Thanks, all. Rosencranz, his dad was an alcoholic, they moved a lot, and thought they were oh so special. His mom actually told me he had the best of everything, and the ex told me he was born with a silver spoon in his mouth. They were upper middle class, living on credit. They had no friends, just people they "helped" and told about, and people they sought and adored with more money than they had. The no friends was the first thing I noticed, as I come from a blue collar, rural, nonmobile family, and friends and their support was very important to us. He was an only child, his mother was intrusive and controlling; she actually opened and read our mail.
This story might explain. They gave us a chest freezer. We were moving away (from them), and so called and asked if they wanted it. They said sell it, I said how big should I say in the ad? They said they had no idea. So I measured it and advertised it as having the cubic feet a freezer from a catalog with similar dimensions had. They called furious. It was not ** feet, it was at least ***** feet. Which was impossible. Everything they had was the best and endlessly talked about. I think the Ex was the best, because he was their child.
Yes, he was fully aware of his secret life, but could disassociate to the extent that when not directly confronted with evidence, I think he almost believed his lies. He is a compulsive liar, lying just for the sake of lying, even when it will eventually hurt him or when there is no reason for it. He denied and denied the car, for example, but in divorce property mediation he was trying to argue about every little thing, so I quickly brought up the car, and he saw I was ready to bring it all up, with documentation. So he backed off immediately. I'm guessing he hadn't even told his attny, and didn't want evidence he was so slimy. He feels entirely justified, but, just like with the smashed finger, there are these self-preserving insights that keep him from going too far.
Paul Mullen, a researcher in Australia, treats stalkers. I'm not remembering exactly what he had found, and don't have time to look it up right now, but there is indication of a higher rate of cluster B than the average criminal, if I remember right. I'll have to check. Anyway, there are suggestions we will find higher N, borderline, and histrionic disorders in stalkers.

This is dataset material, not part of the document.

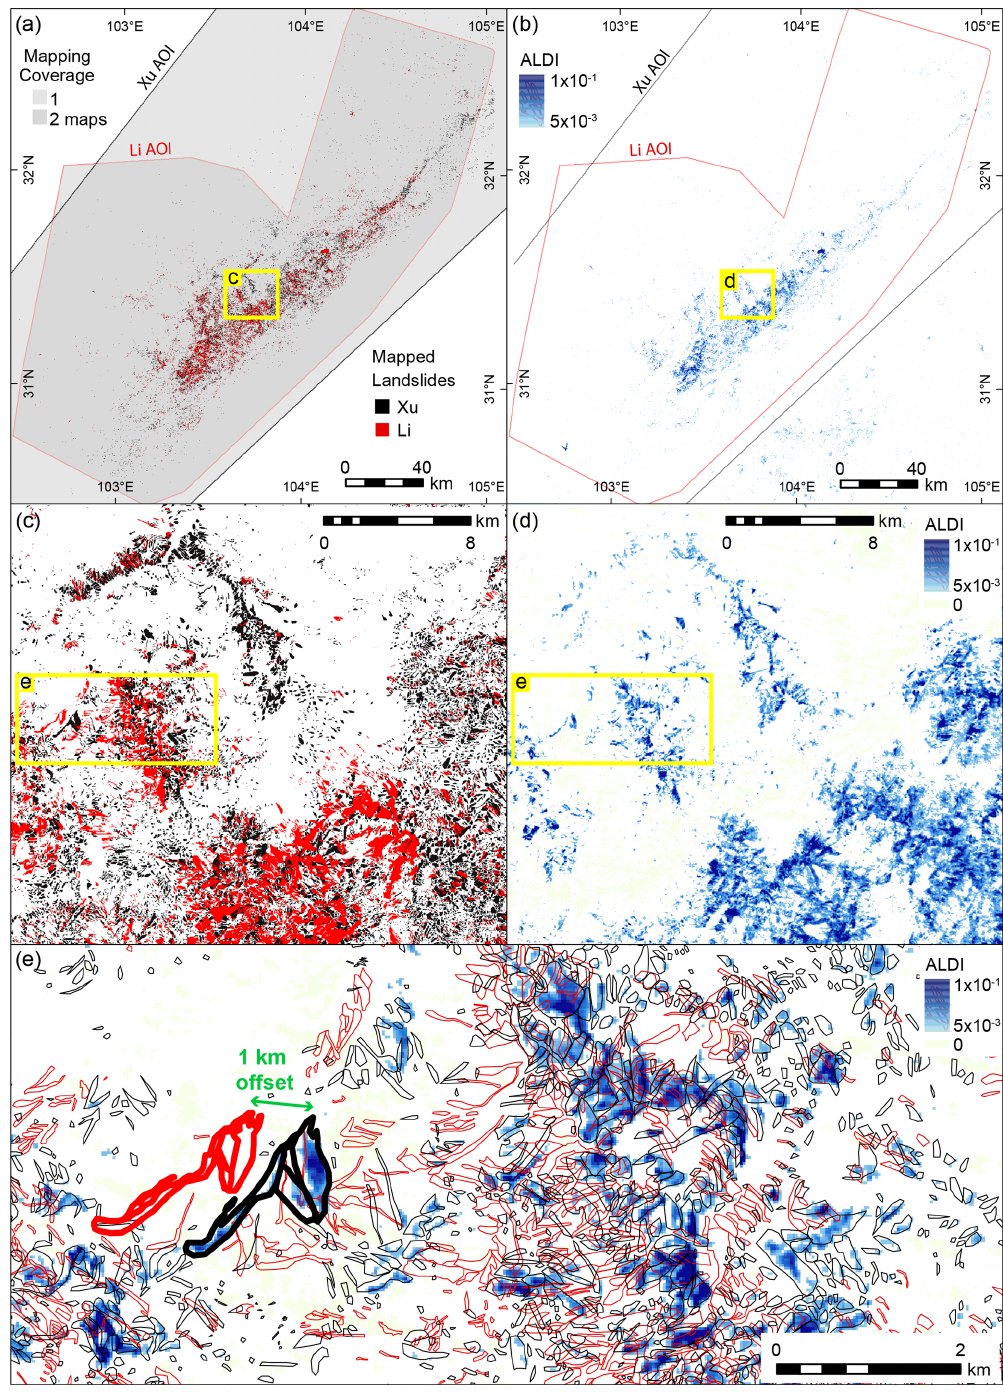
Figure 8. Manually mapped landslides and ALDI classifier results for the Wenchuan study site. (a) Mapped landslides at the scale of the full study area with AOIs shown in grey; Xu and Li refer to the inventories of Xu et al. (2014) and Li et al. (2014), respectively. (b) ALDI values for the full study area. (c) Mapped landslides and (d) ALDI values for a subset of the study area. (e) Detailed view of mapped landslides overlain on ALDI values. Yellow boxes in each panel show the locations of nested panels (e.g. c in a and d in b ). Thicker outlines in panel (e) indicate landslides of very similar geometry that are offset by ∼ 1km in the different inventories; the ALDI pattern suggests that the map by Xu et al. (2014) is more likely to be correctly georeferenced in this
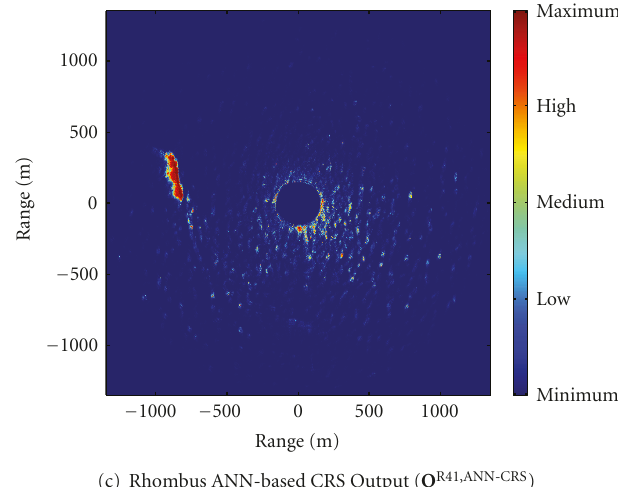
not only do not warrant an increase of the performance improvement but also increase the performance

He is vengeful and rages inwardly, showing a cold, icy exterior. He was angry at me for three days when I was in the hospital and sick at the birth of our son. He was angry because I had gone into labor early, and plans had to be changed. Also, because my son and I were sick, the cost was much higher. What is ironic is that my dad paid the bill.
He is in a bad place - waiting tables at 56 with a BA, lost four jobs in the last four years since we split, has had a concealed weapons permit since 1989, unbeknownst to me until two years ago, and had a total of 4 PO Boxes, one in the next town. I don't know what all he is into.
I believe the secret life made him feel important, in control, and all powerful. I think that's also what he gets from stalking me. Which is ironic, because he's letting it control him. But that doesn't do me any good.
I hope I answered all questions. Thanks again.